Since 2016, troll operations have grown more adept at skirting takedowns for coordinated inauthentic behavior. They no longer do the copy-paste jobs seen from Duterte supporters in the past, German, the campaign strategist, said. Instead, they act like real people, maintaining personalized accounts, sharing photos and videos, and joining groups.

The modern troll network is led by a moderator and runs like a call center, he explained. A moderator alerts their staff — typically composed of 10 people, each of whom can handle dozens of accounts — to the agenda of the day, such as news items to react to or what criticism to stem.

Others lean on micro-influencers or “key opinion leaders,” who have a few thousand followers.
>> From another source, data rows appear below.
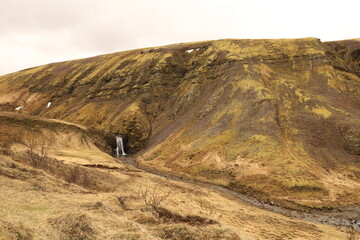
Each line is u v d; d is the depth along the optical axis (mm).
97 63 178125
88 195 25625
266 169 59969
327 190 51031
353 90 90688
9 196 18750
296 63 107500
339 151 64375
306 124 73688
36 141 76250
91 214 17922
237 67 108312
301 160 61500
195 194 47406
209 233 18453
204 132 84375
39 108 153000
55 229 14172
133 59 153500
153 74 133750
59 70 189375
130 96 128250
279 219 38281
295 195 50438
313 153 64125
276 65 109312
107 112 123562
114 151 100438
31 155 37656
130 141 102562
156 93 126812
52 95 160500
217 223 22516
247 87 93625
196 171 67938
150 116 116812
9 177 24875
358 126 67875
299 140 68750
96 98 137125
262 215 39219
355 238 32375
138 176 54719
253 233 28672
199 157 73000
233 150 70812
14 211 15188
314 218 41844
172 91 129125
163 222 20828
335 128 70125
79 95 147375
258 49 118688
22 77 195375
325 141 67438
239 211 39844
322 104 80312
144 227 18219
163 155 82812
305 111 78750
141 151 97000
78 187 30078
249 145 70250
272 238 28297
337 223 39750
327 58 103250
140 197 30609
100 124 116562
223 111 89750
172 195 42156
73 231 14461
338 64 103938
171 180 59875
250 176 59188
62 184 28562
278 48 117188
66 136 86875
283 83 92500
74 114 128500
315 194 50188
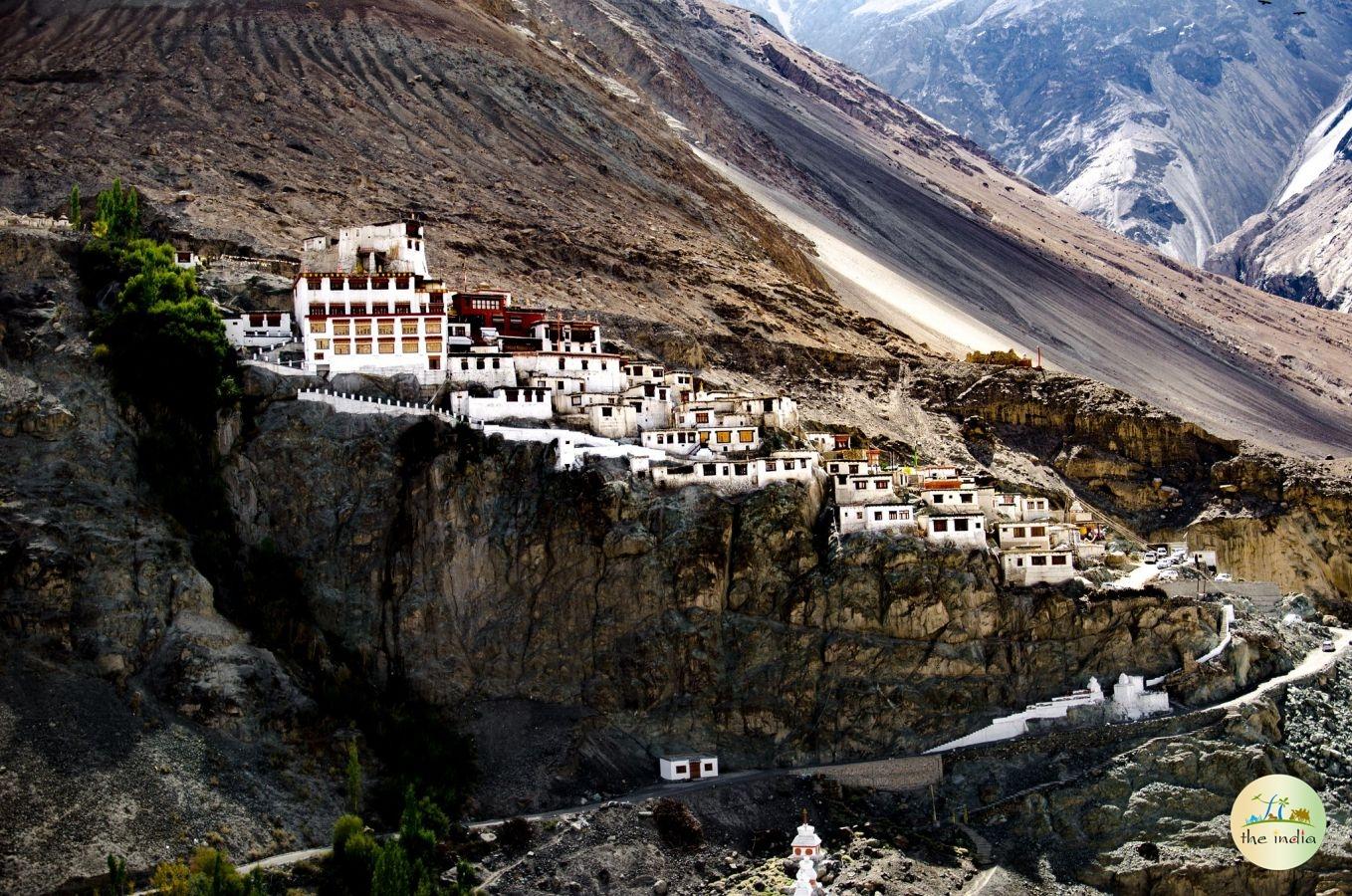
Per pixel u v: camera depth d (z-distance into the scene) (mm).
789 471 149000
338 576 140250
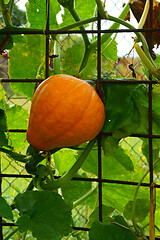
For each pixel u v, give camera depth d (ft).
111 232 4.88
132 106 5.10
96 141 5.25
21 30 5.15
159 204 6.34
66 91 4.65
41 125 4.66
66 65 6.53
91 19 5.07
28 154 5.01
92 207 6.62
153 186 5.07
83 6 6.61
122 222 4.96
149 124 5.02
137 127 5.07
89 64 5.95
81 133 4.71
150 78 5.02
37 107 4.68
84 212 9.93
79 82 4.74
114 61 6.95
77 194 6.29
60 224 4.74
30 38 6.20
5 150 5.16
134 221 5.13
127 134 5.05
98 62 4.99
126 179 6.33
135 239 4.91
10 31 5.15
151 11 5.03
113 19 5.08
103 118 4.85
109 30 4.99
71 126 4.66
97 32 4.99
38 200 4.83
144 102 5.10
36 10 6.21
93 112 4.70
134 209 5.15
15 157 5.13
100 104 4.79
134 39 5.26
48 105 4.63
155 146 5.37
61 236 4.66
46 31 5.08
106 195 6.51
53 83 4.69
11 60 6.28
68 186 6.25
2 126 5.30
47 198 4.84
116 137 5.05
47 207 4.81
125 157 5.37
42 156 5.01
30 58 6.28
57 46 5.85
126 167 5.41
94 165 6.11
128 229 4.93
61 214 4.79
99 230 4.86
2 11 5.13
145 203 5.41
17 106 6.39
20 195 4.84
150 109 5.01
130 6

They are picked by candidates based on socioeconomic class, age and location, depending on the demographic the political client needs to reach. The market rate is 4 to 6 cents per like, follower or subscriber.

An influencer with 10,000 followers could earn between $5,800 to $6,800 on a monthly retainer during election season, German said — more than 10 times greater than an average teacher salary.

One digital creative shared a job offer sent by an agent for a “political candidate” with The Washington Post on the condition of anonymity, citing the sensitivity of the matter. It entailed running a Facebook page and posting material every day, with messaging “seeded” from the agency.

“You will be coordinating with an associate of mine for brainstorming of plans but the rest relies on your creativity to create content,” the message read. “There will be minimal interface with the client.”

Winning over the next generation

Researchers say the change in strategy — more authentic content, focused on Gen Z-friendly platforms — isn’t just about avoiding takedowns. It also intentionally speaks to the next generation, solidifying the Marcos family in people’s hearts beyond just Bongbong as the next president. At the heart of the campaign is his eldest son, Ferdinand Alexander, who is running for Congress.

The 27-year-old, nicknamed Sandro, is a rising online star. Whole accounts are dedicated to fan cams of him, with photo and video run through filters and love songs. Some posts lean into fan fiction, where a viewer can pretend they are in an arranged marriage with him, or that they are being fought over by Sandro and his brothers.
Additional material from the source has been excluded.